Between 2013 and 2018, Tourmaline has reduced the CO2 intensity of its operations by 46 per cent, Rose said, and has plans for further reductions in both CO2 and methane from its operations over the next five years.

“Our goal is a 25 per cent further reduction over those next five years,” he said.

One area the company is now focusing on is converting all of its drill rigs and completion operations from diesel to natural gas, which will achieve further reductions, both in emissions and costs.

“It generates a meaningful CO2 reduction, as well as associated compounds that are created when you burn diesel, but also reduces our costs, after we pay out our capital investments,” Rose said. “So shareholders get a double win. They get a net cleaner methane molecule and they get a more profitable company.”

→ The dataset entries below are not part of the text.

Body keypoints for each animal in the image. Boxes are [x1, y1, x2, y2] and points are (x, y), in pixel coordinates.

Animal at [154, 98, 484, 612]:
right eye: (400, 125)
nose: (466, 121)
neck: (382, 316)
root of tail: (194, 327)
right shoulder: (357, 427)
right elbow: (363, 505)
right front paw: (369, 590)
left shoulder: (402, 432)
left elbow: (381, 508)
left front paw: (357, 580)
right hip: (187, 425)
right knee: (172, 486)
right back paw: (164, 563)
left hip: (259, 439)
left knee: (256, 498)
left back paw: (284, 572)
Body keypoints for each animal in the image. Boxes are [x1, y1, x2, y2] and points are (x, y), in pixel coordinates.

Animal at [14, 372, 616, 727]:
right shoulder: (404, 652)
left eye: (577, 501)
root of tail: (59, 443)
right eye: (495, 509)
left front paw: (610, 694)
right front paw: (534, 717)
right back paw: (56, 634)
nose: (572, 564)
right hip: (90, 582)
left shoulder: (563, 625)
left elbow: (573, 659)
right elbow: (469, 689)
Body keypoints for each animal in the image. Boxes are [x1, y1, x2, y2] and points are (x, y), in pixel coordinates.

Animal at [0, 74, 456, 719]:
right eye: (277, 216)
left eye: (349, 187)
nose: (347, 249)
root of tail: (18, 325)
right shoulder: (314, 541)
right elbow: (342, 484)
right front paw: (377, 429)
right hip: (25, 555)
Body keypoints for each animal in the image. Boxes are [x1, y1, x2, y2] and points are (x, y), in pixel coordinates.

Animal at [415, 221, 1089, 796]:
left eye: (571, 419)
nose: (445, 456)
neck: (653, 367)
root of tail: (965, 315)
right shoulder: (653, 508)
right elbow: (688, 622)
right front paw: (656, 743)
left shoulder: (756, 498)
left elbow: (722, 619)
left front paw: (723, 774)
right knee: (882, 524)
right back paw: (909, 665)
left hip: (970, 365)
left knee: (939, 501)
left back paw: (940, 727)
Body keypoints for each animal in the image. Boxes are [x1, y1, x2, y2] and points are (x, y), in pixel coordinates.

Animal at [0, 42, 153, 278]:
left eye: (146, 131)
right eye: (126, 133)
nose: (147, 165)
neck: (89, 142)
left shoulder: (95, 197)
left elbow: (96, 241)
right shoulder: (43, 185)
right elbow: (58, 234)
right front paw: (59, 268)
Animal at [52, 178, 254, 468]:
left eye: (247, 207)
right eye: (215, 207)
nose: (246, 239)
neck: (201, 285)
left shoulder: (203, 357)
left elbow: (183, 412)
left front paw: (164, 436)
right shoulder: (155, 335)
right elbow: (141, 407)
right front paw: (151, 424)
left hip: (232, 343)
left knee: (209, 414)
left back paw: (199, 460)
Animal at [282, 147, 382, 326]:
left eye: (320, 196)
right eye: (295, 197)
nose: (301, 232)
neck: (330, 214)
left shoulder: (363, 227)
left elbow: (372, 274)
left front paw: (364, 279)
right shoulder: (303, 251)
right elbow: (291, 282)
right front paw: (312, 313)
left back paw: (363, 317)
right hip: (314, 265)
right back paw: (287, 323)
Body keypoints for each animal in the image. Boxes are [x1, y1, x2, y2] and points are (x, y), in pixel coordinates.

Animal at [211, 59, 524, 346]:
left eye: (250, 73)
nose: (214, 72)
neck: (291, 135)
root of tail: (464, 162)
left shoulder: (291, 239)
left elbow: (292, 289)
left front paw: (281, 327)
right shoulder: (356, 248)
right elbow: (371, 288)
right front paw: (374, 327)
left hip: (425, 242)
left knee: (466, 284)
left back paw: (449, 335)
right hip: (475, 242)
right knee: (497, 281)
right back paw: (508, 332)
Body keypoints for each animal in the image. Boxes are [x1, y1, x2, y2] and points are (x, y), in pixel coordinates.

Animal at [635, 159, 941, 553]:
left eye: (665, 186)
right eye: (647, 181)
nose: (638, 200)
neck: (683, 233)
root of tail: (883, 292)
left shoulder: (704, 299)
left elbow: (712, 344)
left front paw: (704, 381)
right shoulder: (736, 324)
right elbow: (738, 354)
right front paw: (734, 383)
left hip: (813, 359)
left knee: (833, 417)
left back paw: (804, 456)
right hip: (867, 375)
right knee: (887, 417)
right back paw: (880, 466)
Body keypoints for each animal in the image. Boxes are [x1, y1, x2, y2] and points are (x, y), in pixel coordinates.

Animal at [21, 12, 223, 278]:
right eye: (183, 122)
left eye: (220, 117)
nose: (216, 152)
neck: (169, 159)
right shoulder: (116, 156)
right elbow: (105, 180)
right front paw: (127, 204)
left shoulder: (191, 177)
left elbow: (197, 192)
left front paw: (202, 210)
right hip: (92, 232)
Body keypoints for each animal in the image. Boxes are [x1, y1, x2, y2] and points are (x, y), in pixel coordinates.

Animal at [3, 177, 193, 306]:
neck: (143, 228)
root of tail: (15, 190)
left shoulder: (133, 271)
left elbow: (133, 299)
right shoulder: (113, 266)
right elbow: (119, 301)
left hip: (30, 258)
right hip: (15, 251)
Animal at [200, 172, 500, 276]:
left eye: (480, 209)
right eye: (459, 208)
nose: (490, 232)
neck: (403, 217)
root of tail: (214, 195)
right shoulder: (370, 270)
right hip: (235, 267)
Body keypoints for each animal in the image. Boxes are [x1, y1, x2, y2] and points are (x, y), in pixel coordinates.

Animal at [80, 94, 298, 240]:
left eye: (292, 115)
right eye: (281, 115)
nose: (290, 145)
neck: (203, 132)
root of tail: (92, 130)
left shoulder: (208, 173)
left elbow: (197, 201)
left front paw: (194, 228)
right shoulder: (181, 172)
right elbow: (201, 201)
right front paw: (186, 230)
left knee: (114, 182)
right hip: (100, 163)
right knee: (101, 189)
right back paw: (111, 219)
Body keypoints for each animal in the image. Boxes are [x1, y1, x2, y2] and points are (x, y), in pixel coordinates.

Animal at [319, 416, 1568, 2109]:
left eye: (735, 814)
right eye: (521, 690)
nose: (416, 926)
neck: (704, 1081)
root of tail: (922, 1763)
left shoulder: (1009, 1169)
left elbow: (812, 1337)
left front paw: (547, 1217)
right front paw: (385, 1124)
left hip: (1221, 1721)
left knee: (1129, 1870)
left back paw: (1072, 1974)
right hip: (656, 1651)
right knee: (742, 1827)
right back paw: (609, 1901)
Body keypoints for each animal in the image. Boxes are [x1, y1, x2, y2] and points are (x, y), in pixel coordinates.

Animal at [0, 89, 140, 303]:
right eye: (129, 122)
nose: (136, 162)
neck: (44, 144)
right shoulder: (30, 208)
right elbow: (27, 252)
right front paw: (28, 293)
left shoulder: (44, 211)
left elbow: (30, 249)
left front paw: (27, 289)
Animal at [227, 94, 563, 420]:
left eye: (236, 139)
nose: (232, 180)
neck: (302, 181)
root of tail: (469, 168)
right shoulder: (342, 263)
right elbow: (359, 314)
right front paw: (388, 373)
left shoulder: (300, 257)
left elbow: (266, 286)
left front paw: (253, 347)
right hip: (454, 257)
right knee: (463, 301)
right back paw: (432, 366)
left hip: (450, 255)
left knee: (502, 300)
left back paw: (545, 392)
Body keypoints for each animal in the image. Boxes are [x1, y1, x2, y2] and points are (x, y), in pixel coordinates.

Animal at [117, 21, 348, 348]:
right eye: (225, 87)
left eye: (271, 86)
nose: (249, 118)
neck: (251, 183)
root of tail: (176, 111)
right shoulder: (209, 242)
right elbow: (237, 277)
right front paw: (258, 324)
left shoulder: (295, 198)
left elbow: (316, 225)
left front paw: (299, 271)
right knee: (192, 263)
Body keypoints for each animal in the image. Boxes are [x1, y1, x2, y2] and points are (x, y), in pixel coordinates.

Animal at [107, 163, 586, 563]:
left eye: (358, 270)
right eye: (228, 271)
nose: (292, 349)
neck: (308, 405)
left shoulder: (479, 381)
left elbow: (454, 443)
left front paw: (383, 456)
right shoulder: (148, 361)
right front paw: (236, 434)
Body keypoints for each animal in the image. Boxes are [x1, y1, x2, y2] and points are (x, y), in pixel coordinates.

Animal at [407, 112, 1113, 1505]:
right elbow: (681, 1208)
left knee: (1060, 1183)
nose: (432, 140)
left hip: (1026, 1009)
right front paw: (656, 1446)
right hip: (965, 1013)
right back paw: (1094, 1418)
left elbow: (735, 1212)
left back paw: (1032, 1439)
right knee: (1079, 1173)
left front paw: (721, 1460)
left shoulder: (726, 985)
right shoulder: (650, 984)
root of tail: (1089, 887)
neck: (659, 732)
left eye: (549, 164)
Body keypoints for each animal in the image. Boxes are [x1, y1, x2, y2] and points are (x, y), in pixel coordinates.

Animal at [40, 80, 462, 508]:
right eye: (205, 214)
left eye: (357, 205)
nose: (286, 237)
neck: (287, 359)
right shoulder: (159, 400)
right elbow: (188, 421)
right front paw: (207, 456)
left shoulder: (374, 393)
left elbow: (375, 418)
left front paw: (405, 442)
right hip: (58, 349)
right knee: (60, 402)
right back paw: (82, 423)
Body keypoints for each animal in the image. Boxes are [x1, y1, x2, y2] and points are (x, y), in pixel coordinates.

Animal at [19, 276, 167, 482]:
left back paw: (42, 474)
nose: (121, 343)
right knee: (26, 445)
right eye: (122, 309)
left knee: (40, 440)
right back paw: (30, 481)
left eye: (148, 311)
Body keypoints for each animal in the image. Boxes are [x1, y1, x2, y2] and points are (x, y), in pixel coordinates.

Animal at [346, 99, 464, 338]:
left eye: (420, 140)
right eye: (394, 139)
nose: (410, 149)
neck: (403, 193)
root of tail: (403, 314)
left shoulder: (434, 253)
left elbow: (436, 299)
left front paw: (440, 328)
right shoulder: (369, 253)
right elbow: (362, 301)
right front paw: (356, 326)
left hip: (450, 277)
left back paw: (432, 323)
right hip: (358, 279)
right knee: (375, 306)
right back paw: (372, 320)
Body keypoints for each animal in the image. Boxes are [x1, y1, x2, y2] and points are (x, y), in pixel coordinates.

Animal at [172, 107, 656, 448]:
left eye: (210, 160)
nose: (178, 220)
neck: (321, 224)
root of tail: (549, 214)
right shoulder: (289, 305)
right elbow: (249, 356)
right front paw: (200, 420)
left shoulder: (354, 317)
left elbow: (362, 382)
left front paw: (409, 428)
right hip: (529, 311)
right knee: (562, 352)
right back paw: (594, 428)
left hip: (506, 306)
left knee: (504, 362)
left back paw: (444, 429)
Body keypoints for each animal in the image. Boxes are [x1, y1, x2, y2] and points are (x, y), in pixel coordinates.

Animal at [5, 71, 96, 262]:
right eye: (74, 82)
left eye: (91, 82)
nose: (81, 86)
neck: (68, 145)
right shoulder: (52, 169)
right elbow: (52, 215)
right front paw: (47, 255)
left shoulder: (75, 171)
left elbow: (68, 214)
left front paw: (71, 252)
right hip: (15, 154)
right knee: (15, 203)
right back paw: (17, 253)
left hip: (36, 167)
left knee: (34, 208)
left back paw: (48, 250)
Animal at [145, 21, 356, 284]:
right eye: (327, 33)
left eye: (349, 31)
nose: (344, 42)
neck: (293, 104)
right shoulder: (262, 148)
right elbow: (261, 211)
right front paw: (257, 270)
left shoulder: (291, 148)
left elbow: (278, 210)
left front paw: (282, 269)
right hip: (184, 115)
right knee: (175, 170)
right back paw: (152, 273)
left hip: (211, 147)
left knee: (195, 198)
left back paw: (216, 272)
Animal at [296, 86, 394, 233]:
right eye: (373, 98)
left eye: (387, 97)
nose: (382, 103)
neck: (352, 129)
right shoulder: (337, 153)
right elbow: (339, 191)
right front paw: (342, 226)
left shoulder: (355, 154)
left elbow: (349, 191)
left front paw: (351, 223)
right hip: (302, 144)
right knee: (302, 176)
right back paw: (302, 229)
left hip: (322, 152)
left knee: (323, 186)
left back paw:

He added that if the whole sector converted from diesel to natural gas, the emissions reductions would be “enormous.”

Global export expansion

Ultimately, he thinks B.C.’s natural gas sector has a bright future.

“Any worldwide demand projection that you look at -- even those with the most aggressive renewables build out -- natural gas is the largest component of the energy stack for several decades to come,” Rose said.

“It's also the most affordable in that energy stack. For Canada, with its ever-cleaner methane molecules, we should be providing as much of the world's growing (natural) gas requirements as possible.”

Big players are betting on it.

AltaGas Ltd. built a propane export terminal in Prince Rupert, and Royal Vopak is expected to soon make a final investment decision on a new bulk liquids terminal in Prince Rupert as well that would store and export propane, as well as other liquids.

And, of course, all that “dry” gas that is the byproduct of natural gas liquids production in B.C. will also soon have a new market in Asia, in the form of liquefied natural gas. The $40 billion investment being made by LNG Canada is the largest private investment ever made in Canada to date.

A recent Canadian Energy Regulator (CER) forecast the shift away from coal and oil is expected to increase the global demand for natural gas, since it is the lower-carbon energy source of choice for the firm power needed to backstop intermittent wind and solar power.

The CER used two scenarios in its modelling, including one in which Canada and other countries increased efforts to decarbonize and shift away from oil.

“Under both scenarios, B.C. continues to have strong natural gas production growth and will, in fact, become the largest natural gas producer in Canada by 2040,” said Gitane De Silva, tCER’s chief executive officer.

Alberta is currently the largest natural gas producer in Canada.

“Our projections see B.C. natural gas production being driven by liquids production, as well as LNG export assumptions,” De Silva said. “So we see natural gas as extremely important to Canada's economic energy recovery, and it will only increase in importance over the next 30 years.”